**FRAGMENTO DEL TEXTO**.
******************************
La despedida del autor, Juan Ignacio
Ferreras
Envío
Cumplidos
los ochenta de mi edad, aunque en posesión de todas mis facultades mentales,
como diría y hasta sostendría ante un notario en ejercicio, y con poco tiempo
ya, y con menos ganas aún, para corregir lo que he escrito, quiero poner el
punto que llaman final en la última página de esta obra. Creo que han sido unos
cuarenta años de aventura continuada. Al menos hace cuarenta años, cuando yo
era más inteligente, comencé a pensar lo que podía hacer, y sin dejar de
pensarlo, comencé a imaginarlo... Después vinieron las lecturas y he viajado a
través de los siglos asido a sus novelas, y he gozado y he sufrido a través de
unas páginas que día a día, que año tras año, se iban haciendo más viejas.
******************************
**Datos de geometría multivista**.

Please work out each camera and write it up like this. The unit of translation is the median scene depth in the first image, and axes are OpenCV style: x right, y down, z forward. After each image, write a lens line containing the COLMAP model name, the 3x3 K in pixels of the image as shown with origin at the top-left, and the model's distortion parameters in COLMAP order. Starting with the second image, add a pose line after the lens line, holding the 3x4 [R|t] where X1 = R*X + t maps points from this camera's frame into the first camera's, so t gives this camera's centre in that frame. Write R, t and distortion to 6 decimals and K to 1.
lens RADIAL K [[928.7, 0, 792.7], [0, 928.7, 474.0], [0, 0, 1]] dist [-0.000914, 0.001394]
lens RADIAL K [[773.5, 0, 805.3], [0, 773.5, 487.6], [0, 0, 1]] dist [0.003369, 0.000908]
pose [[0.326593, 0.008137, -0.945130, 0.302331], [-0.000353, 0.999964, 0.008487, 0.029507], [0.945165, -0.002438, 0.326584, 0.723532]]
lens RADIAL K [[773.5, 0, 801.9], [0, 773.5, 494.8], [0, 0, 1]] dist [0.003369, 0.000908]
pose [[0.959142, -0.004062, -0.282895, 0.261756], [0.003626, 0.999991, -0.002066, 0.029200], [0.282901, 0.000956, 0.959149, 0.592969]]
******************************
Cambia "notario" por "juez" en el tramo de la despedida que empieza en "La despedida del" y termina en "haciendo más viejas.", y escríbelo de nuevo, por favor. Este material es independiente de la despedida.

La despedida del autor, Juan Ignacio
Ferreras
Envío
Cumplidos
los ochenta de mi edad, aunque en posesión de todas mis facultades mentales,
como diría y hasta sostendría ante un juez en ejercicio, y con poco tiempo
ya, y con menos ganas aún, para corregir lo que he escrito, quiero poner el
punto que llaman final en la última página de esta obra. Creo que han sido unos
cuarenta años de aventura continuada. Al menos hace cuarenta años, cuando yo
era más inteligente, comencé a pensar lo que podía hacer, y sin dejar de
pensarlo, comencé a imaginarlo... Después vinieron las lecturas y he viajado a
través de los siglos asido a sus novelas, y he gozado y he sufrido a través de
unas páginas que día a día, que año tras año, se iban haciendo más viejas.